**** Supplied records ****

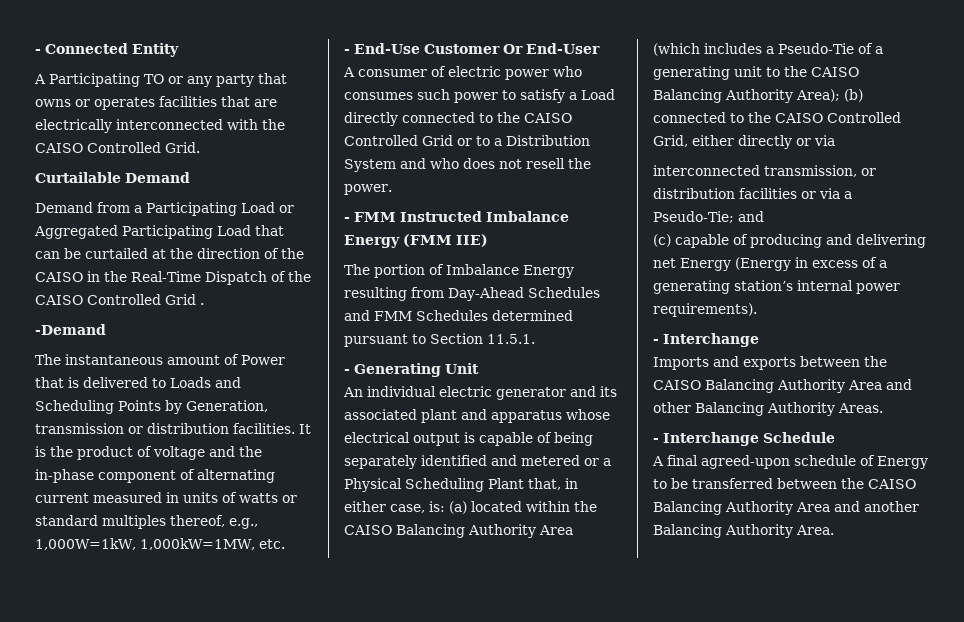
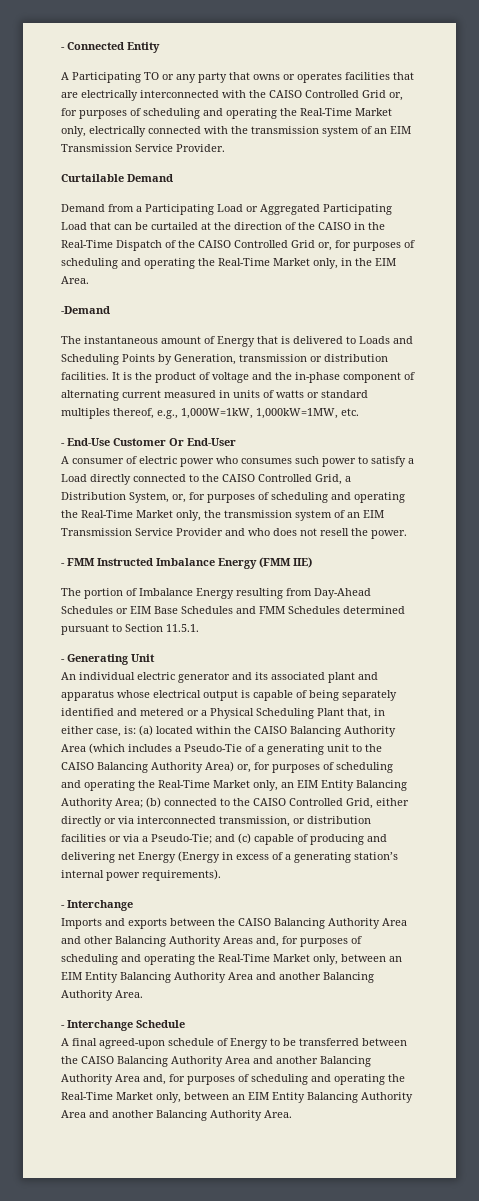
[165,142,200,153] Grid. -> [362,90,403,101] [61,108,392,119] [61,126,411,137] [61,144,225,152] Grid or, for purposes of scheduling and operating the Real-Time Market only, electrically connected with the transmission system of an EIM Transmission Service Provider.
[200,303,204,305] . -> [318,240,415,251] [61,258,396,269] [61,276,89,284] or, for purposes of scheduling and operating the Real-Time Market only, in the EIM Area.
[241,355,285,365] Power -> [217,336,255,347] Energy
[422,135,590,146] [344,159,396,172] Grid or to a Distribution System -> [315,474,351,485] [61,492,405,503] [61,510,384,521] [61,528,223,536] Grid, a Distribution System, or, for purposes of scheduling and operating the Real-Time Market only, the transmission system of an EIM Transmission Service Provider
(600, 292) none -> [116,606,233,614] or EIM Base Schedules
[796,89,840,102] Area); -> [205,761,393,773] [61,780,407,791] [61,798,143,809] Area) or, for purposes of scheduling and operating the Real-Time Market only, an EIM Entity Balancing Authority Area;
(835, 140) // -> (134, 820) none
(764, 216) // -> (235, 838) none
[838,403,883,413] Areas. -> [223,936,362,947] [61,954,402,965] [61,972,374,983] [61,990,143,1001] Areas and, for purposes of scheduling and operating the Real-Time Market only, between an EIM Entity Balancing Authority Area and another Balancing Authority Area.
(793, 531) none -> [115,1074,405,1085] [61,1092,413,1103] [61,1110,262,1121] Area and, for purposes of scheduling and operating the Real-Time Market only, between an EIM Entity Balancing Authority Area and another Balancing Authority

****

To-do item: Would you transcribe exactly the lines from the one containing "(835, 140) // -> (134, 820) none" to the end of the material, and leave out the rest?

Solution to the exercise:
(835, 140) // -> (134, 820) none
(764, 216) // -> (235, 838) none
[838,403,883,413] Areas. -> [223,936,362,947] [61,954,402,965] [61,972,374,983] [61,990,143,1001] Areas and, for purposes of scheduling and operating the Real-Time Market only, between an EIM Entity Balancing Authority Area and another Balancing Authority Area.
(793, 531) none -> [115,1074,405,1085] [61,1092,413,1103] [61,1110,262,1121] Area and, for purposes of scheduling and operating the Real-Time Market only, between an EIM Entity Balancing Authority Area and another Balancing Authority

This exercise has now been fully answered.